In other words, the problem is not the nature of the “revelation” upon which Mormonism rests, but its lateness. In recent decades, Mormons have made concerted efforts to “normalize” their faith. They long ago abandoned practices, like polygamy, that mainstream society finds offensive. They have even accommodated to the exigencies of race relations by purging their theology of overt racism and opening church offices to people of color. In short, they have done what Catholics and others have done before them – adapted to the modern world. Their beliefs are no less weird for the effort.
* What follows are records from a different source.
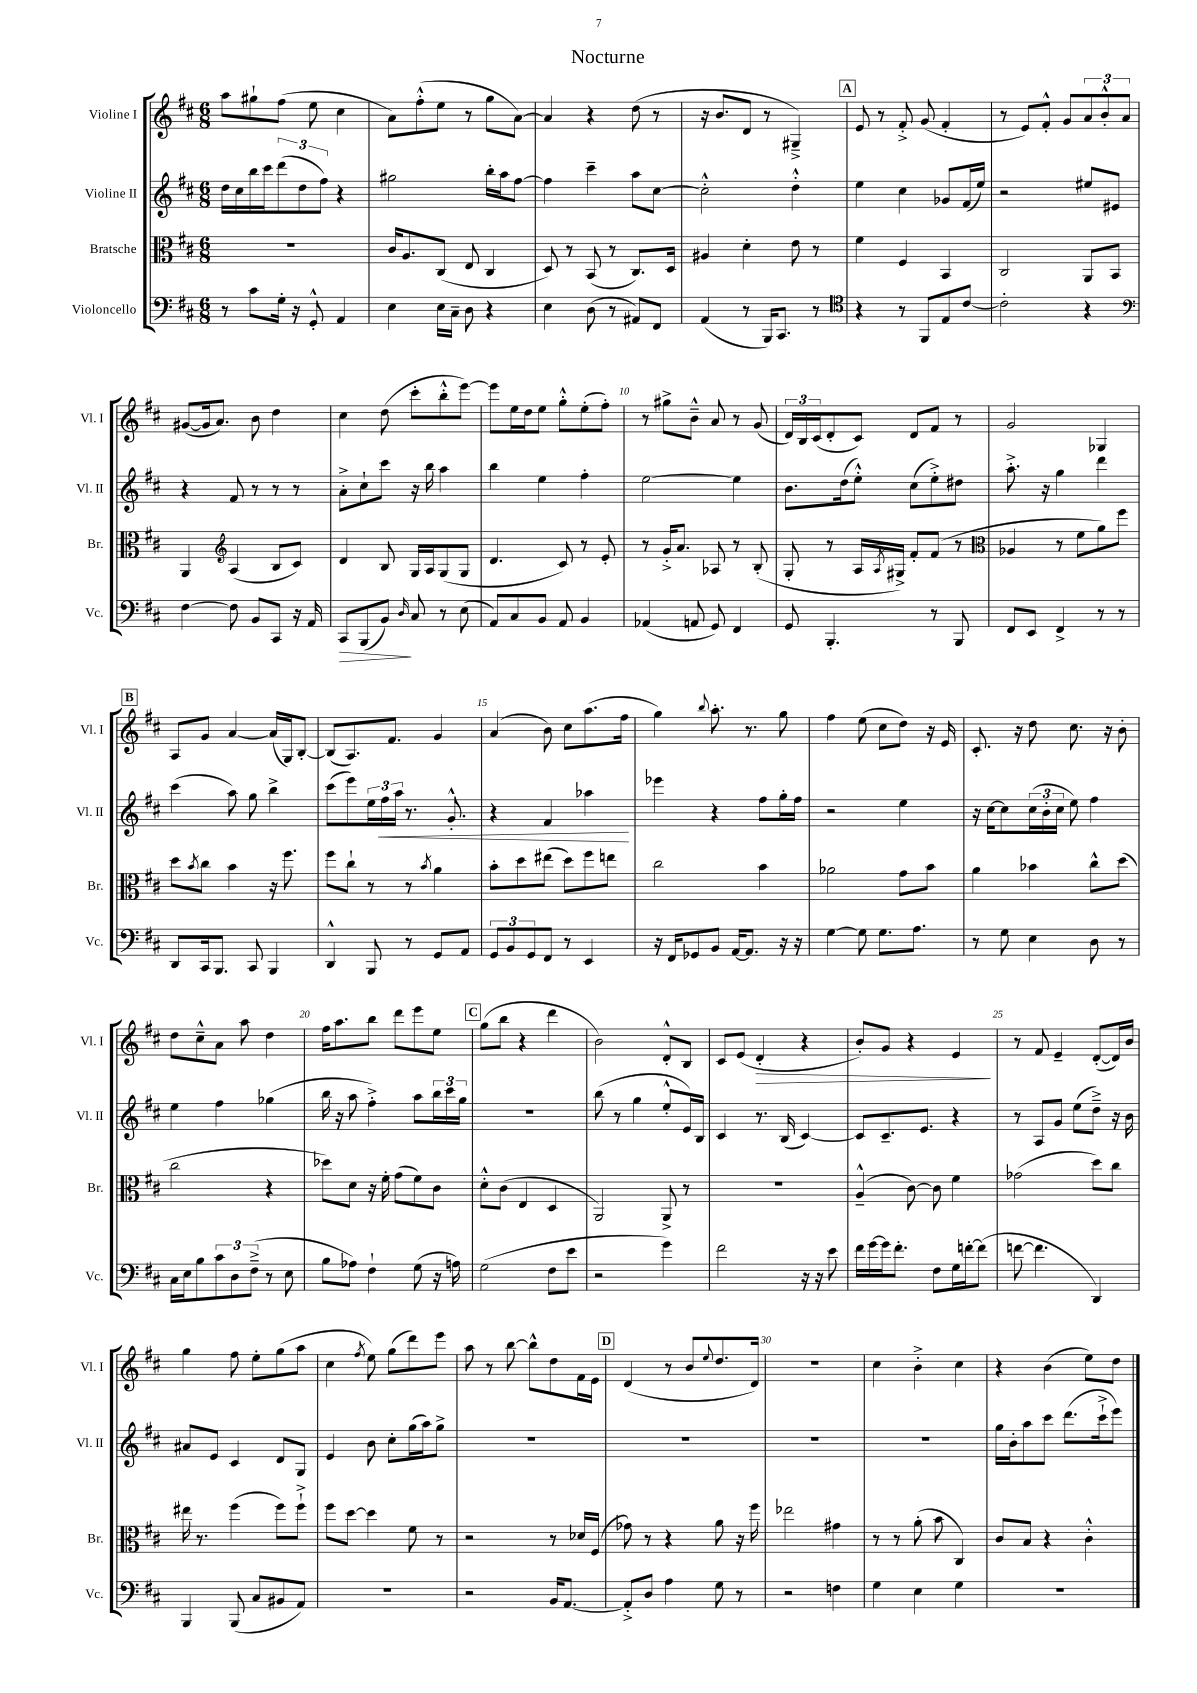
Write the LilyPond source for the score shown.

\header { title = "Nocturne" }
<<
\new StaffGroup <<
\new Staff = "s0" \with { instrumentName = "Violine I" shortInstrumentName = "Vl. I" } {
    \clef treble \key d \major \numericTimeSignature \time 6/8
    a''8 gis''8-! fis''8( e''8 cis''4 |
    a'8) fis''8-.-^( e''8 r8 g''8 a'8~) |
    a'4 r4 d''8( r8 |
    r16 b'8. d'8 r8 gis4--->) |
    \mark \markup { \box "A" } e'8 r8 fis'8-.-> g'8( fis'4-. |
    r8 e'8) fis'8-.-^ g'8 \tuplet 3/2 { a'8 b'8-.-^ a'8 } |
    gis'8~( gis'16 a'8.) b'8 d''4 |
    cis''4 d''8( cis'''8-. b''8-.-^ e'''8~) |
    e'''8 e''16 d''16 e''8 g''8-.-^ e''8-.( fis''8-.) |
    r8 gis''8-> b'8---^ a'8 r8 g'8( |
    \tuplet 3/2 { d'16) b16 cis'16( } d'8-. cis'8) d'8 fis'8 r8 |
    g'2 ges4 |
    \mark \markup { \box "B" } a8 g'8 a'4~ a'16( g16) b8~-. |
    b8( a8.) fis'8. g'4 |
    a'4( b'8) cis''8 a''8.( fis''16 |
    g''4) \appoggiatura { b''8 } a''8.-. r8. g''8 |
    fis''4 e''8( cis''8 d''8) r16 e'16 |
    cis'8.-. r16 d''8 cis''8. r16 b'8-. |
    d''8 cis''8---^ a'8 a''8 d''4 |
    fis''16 a''8. b''8 d'''8 e'''8 e''8 |
    \mark \markup { \box "C" } g''8( b''8 r4 d'''4 |
    b'2) d'8-.-^ b8 |
    cis'8 e'8( d'4-.\> r4 |
    b'8-.) g'8 r4 e'4\! |
    r8 fis'8 e'4-- d'8~-.( d'16) b'16 |
    g''4 fis''8 e''8-. g''8( a''8 |
    cis''4 \acciaccatura { fis''8 } e''8) g''8( d'''8) e'''8 |
    a''8 r8 b''8~ b''8-^ d''8 fis'16 e'16 |
    \mark \markup { \box "D" } d'4( r8 b'8 \appoggiatura { e''8 } d''8. d'16) |
    R2. |
    cis''4 b'4-.-> cis''4 |
    r4 b'4( e''8) d''8 \bar "|." |
}
\new Staff = "s1" \with { instrumentName = "Violine II" shortInstrumentName = "Vl. II" } {
    \clef treble \key d \major \numericTimeSignature \time 6/8
    d''16 cis''16 b''16 cis'''16 \tuplet 3/2 { d'''8( d''8 fis''8) } r4 |
    gis''2 b''16-. a''16 fis''8~ |
    fis''4 cis'''4-- a''8 cis''8~ |
    cis''2-.-^ d''4-.-^ |
    \mark \markup { \box "A" } e''4 cis''4 ges'8 fis'16( e''16) |
    r2 eis''8 eis'8 |
    r4 fis'8 r8 r8 r8 |
    a'8-.-> cis''8-! cis'''8 r16 b''16 a''4 |
    b''4 e''4 fis''4-. |
    e''2~ e''4 |
    b'8. d''16( e''8-.-^) cis''8( e''8-.->) dis''8 |
    a''8.-.-> r16 g''4 d'''4 |
    \mark \markup { \box "B" } cis'''4( a''8) g''8 b''4-> |
    cis'''8( e'''8) \tuplet 3/2 { e''16 fis''16\< a''16 } r8. g'8.-.-^ |
    r4 fis'4 aes''4\! |
    ees'''4 r4 fis''8 g''16-. fis''16 |
    r2 e''4 |
    r16 cis''16~ cis''8 \tuplet 3/2 { cis''16( b'16-. cis''16 } e''8) fis''4 |
    e''4 fis''4 ges''4( |
    b''16 r16 a''8 fis''4-.->) a''8 \tuplet 3/2 { b''16 cis'''16 g''16 } |
    \mark \markup { \box "C" } R2. |
    b''8( r8 g''4 e''8-.-^ e'16) b16 |
    cis'4 r8. b16( cis'4~) |
    cis'8 cis'8.-- e'8. r4 |
    r8 a8 g'8 e''8( d''8--->) r16 b'16 |
    ais'8 e'8 cis'4 d'8 g8 |
    e'4 b'8 cis''8-. g''16( a''16) g''8-> |
    R2. |
    \mark \markup { \box "D" } R2. |
    R2. |
    R2. |
    g''16 b'16-. a''8 cis'''8 d'''8.( cis'''16-!-> e'''8) \bar "|." |
}
\new Staff = "s2" \with { instrumentName = "Bratsche" shortInstrumentName = "Br." } {
    \clef alto \key d \major \numericTimeSignature \time 6/8
    R2. |
    cis'16 a8. cis8( e8 cis4 |
    d8) r8 b,8( r8 cis8.) d16 |
    ais4 d'4-. e'8 r8 |
    \mark \markup { \box "A" } fis'4 fis4 b,4 |
    cis2 a,8 b,8 |
    a,4 \clef treble a4( b8 cis'8) |
    d'4 b8 g16 a16 g8( g8 |
    d'4. cis'8) r8 e'8-. |
    r8 g'16-.-> a'8. aes8 r8 b8-.( |
    g8-. r8 a16 \acciaccatura { a8 } gis16->) fis'8-. fis'8( r8 |
    \clef alto aes4 r8 fis'8 a'8) fis''8 |
    \mark \markup { \box "B" } d''8 \acciaccatura { b'8 } cis''8 b'4 r16 fis''8. |
    fis''8 cis''8-! r8 r8 \acciaccatura { b'8 } a'4 |
    b'8-. d''8 eis''8( d''8) fis''8 e''8 |
    cis''2 b'4 |
    aes'2 g'8 b'8 |
    a'4 bes'4 cis''8-^ d''8( |
    cis''2 r4 |
    des''8) d'8 r16 fis'16-. g'8( fis'8) cis'8 |
    \mark \markup { \box "C" } d'8-.-^ cis'8( e4 d4 |
    a,2) a,8-> r8 |
    R2. |
    a4---^( cis'8~) cis'8 fis'4 |
    ges'2( d''8) cis''8 |
    eis''16 r8. fis''4( fis''8) fis''8-!-> |
    fis''8 d''8~ d''4 fis'8 r8 |
    r2 r8 des'16 fis16( |
    \mark \markup { \box "D" } ges'8) r8 r4 a'8 r16 fis''16 |
    ees''2 gis'4 |
    r8 r8 a'8-.( b'8 cis4) |
    cis'8 b8 r4 cis'4-.-^ \bar "|." |
}
\new Staff = "s3" \with { instrumentName = "Violoncello" shortInstrumentName = "Vc." } {
    \clef bass \key d \major \numericTimeSignature \time 6/8
    r8 cis'8 g16-. r16 g,8-.-^ a,4 |
    e4 e16 cis16-- d8 r4 |
    e4 d8( r8 ais,8) fis,8 |
    a,4( r8 b,,16) cis,8. r8 |
    \mark \markup { \box "A" } \clef tenor r4 r8 fis,8 e8 cis'8~ |
    cis'2-. r4 |
    \clef bass fis4~ fis8 b,8 cis,8 r16 a,16 |
    cis,8\> b,,8( b,8\!) \grace { d16 } cis8 r8 e8( |
    a,8) cis8 b,8 a,8 b,4 |
    aes,4( a,8 g,8) fis,4 |
    g,8 b,,4.-. r8 b,,8 |
    fis,8 e,8 fis,4-> r8 r8 |
    \mark \markup { \box "B" } d,8 cis,16 b,,8. cis,8 b,,4 |
    d,4-^ b,,8 r8 g,8 a,8 |
    \tuplet 3/2 { g,8 b,8 g,8 } fis,8 r8 e,4 |
    r16 fis,16 ges,8 b,8 a,16~ a,8. r16 r16 |
    g4~ g8 g8. a8. |
    r8 g8 e4 d8 r8 |
    cis16 e16 b8 \tuplet 3/2 { cis'8 d8 fis8--->( } r8 e8 |
    b8 aes8) fis4-! g8( r16 a16) |
    \mark \markup { \box "C" } g2( fis8 e'8 |
    r2 g'4) |
    fis'2 r16 r16 e'8 |
    fis'16 g'16~ g'16 fis'8.-. fis8 g16 f'16~-. f'8( |
    f'8~ f'4. d,4) |
    b,,4 b,,8( cis8 bis,8 a,8) |
    R2. |
    r2 b,16 a,8.~ |
    \mark \markup { \box "D" } a,8-.-> d8 a4 g8 r8 |
    r2 f4 |
    g4 e4 g4 |
    R2. \bar "|." |
}
>>
>>
\layout { \context { \Score \override BarNumber.break-visibility = ##(#f #t #t) barNumberVisibility = #(every-nth-bar-number-visible 5) } }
But neither are they weirder than the vintage beliefs that seem “normal.”
The Democrats’ senior statesman, Jimmy Carter, recently became estranged from his party’s leadership because he dared argue for fairness for Palestinians. [See Palestine: Peace Not Apartheid (2006).] The explanation, of course, is that Democrats are in the thrall of the Israel lobby; not that they believe that the divinity moonlighted as a real estate agent for his chosen people and therefore that their interests supersede all other concerns. [As I said in “Pelosiism: the Highest Stage of Clintonism” (May 28), leading Democrats didn’t get where they are by being stupid; that only works for Republicans.] What is worth noting, though, is that, throughout his book, Carter refers to the land Israelis and Palestinians share as a Holy Land that the Perfect Being gave to the Jews. No one finds this strange. Why then should it seem odd to so many that Mormons make similar claims for themselves and for a county in Missouri? Only because “ripeness is all.”
Should we then conclude that Mitt Romney’s Mormonism is no more a problem than John Kennedy’s Catholic faith? This question, dear to the punditocracy, is wrongly put. Kennedy’s Catholicism wasn’t a problem. Perhaps the same would have been true of George Romney’s Mormonism. George Bush’s Protestantism is very definitely a problem, despite its mainstream ancestry. The reason why is plain: Bush really is a believer. Unless he’s a better actor than Reagan or Thompson ever were, he isn’t deceiving anybody, including himself, about the genuineness of his weird, ridiculous -- and obviously dangerous – beliefs. The jury is still out on Mitt.
Mormonism was a contrivance of mountebanks and snake oil salesmen. However its “sin” is not that it is ridiculous, though it is, but that it hasn’t had the benefit of thousands of years of “seasoning” – like Judaism, mainstream Christianity, and Islam. Otherwise, Mormonism is no more prepostrous than any of the other faiths we expect our candidates to endorse; as it stands today, it is probably no more dangerous either. That danger is not insignificant; but, as history has shown, so long as our institutions remain fundamentally secular, it is manageable. The far graver danger comes when people, especially people in power, Mormon or otherwise, truly believe the foolishness they profess.